I'm really interested in what you are doing as well. If I may offer a suggestion: Ideally you could make your module output a 0-1 signal corresponding to pitch (ie a note to cv convertor) which could then be "patched" to drive other filters and oscillators. Since you mentioned making a module, then you can process it as a control signal with filters and mixers without writing code.
I am a little confused about what you mean by the note to CV conversion and how that would enable this. Could you provide more details about exactly what you have in mind?
Also let me give more details about what I am doing since you are interested.
Let me break down my approach:
First the algorithm can be separated into two parts. First frequency detection and then frequency shifting. The detection in this case is being done by the notefreq module. In my main loop I check if it is available, and if so take the notefreq output and determine the closest note (for now I am using the full 12 note scale but I am working on adding specific scales). After determining the closest note, I take the ratio of the closest note (lets call this CF) and the actual frequency (F) ratio=CF/F. This values is then set as a parameter in my pitch shifting code, and each block is shifted by this ratio.
The shifting is done using a STFT based shifting algorithm sourced from
here.
A few things I have noticed:
1) The algorithm requires the pitch detection be very fast and stable. This is something Antares addressed specifically in their
patent for the original autotune (which expired in 2018). Their approach is much different from the Yin algorithm, but the original Yin paper claims and supports that their algorithm is more robust than the auto-correlation based approach Antares approximates in their work. So I am assuming that the Yin algorithm should be suitable for this application, but I am suspicious the approximation method antares uses may still be faster.

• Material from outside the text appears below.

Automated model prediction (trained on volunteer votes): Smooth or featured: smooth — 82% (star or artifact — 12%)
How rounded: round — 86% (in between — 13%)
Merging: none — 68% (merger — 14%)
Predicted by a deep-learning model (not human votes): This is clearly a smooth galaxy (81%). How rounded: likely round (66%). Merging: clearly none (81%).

2) The pitch shifting is generally in the range of +-10Hz at the most and generally is even less (this will depend on the users vocal range but for me is generally around 3-5Hz). That requires a very accurate pitch shifting algorithm. The 128 sample size used here is restrictive in this case because it limits the frequency resolution of the STFT used here. This is an issue I have yet to determine how to solve, but the obvious answer would be to increase the buffer size. The way I estimate, I will need at least 1024 samples to come close to the accuracy I need, but even more would be better. This creates memory issues as well as latency issues so I will need to put some serious thought into this. There are some limits at play here that are not related to the processing power of the Teensy (resolution vs latency) that I am still trying to rationalize.

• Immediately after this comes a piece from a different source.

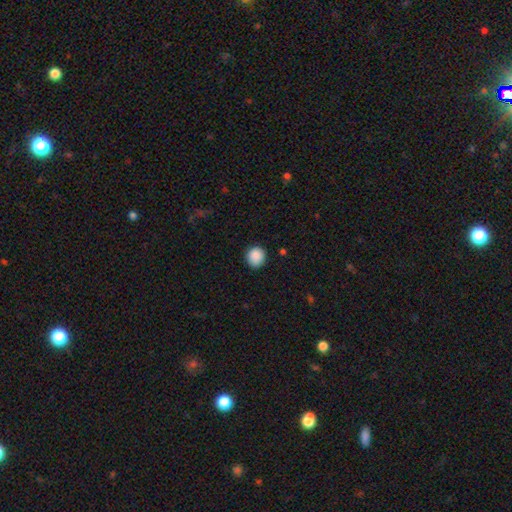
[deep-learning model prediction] Overall: smooth (89%). How rounded: round (89%). Merging: none (88%).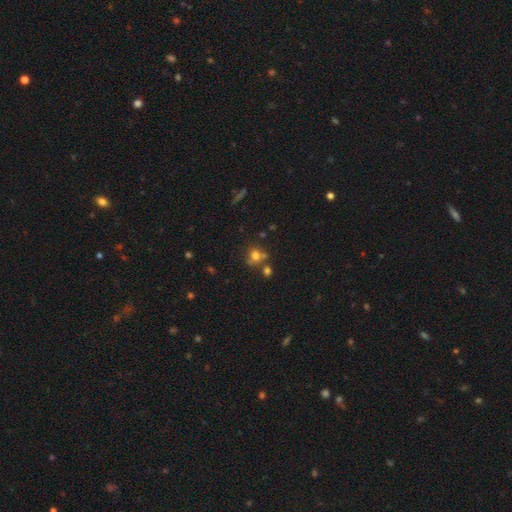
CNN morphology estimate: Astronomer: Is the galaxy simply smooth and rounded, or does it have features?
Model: smooth — 69%.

Again the original Antares algorithm uses a different approach for both the detection and shifting. I likely will need to implement these eventually but I am not looking forward to that so I am holding out hope I can get things working without that.
Throughout this process I have gained a great deal of respect for the ingenuity of the Antares Autotune algorithm developed by Harold A. Hildebrand. Interestingly enough it was a result of his work in seismic signal processing.
Best wishes!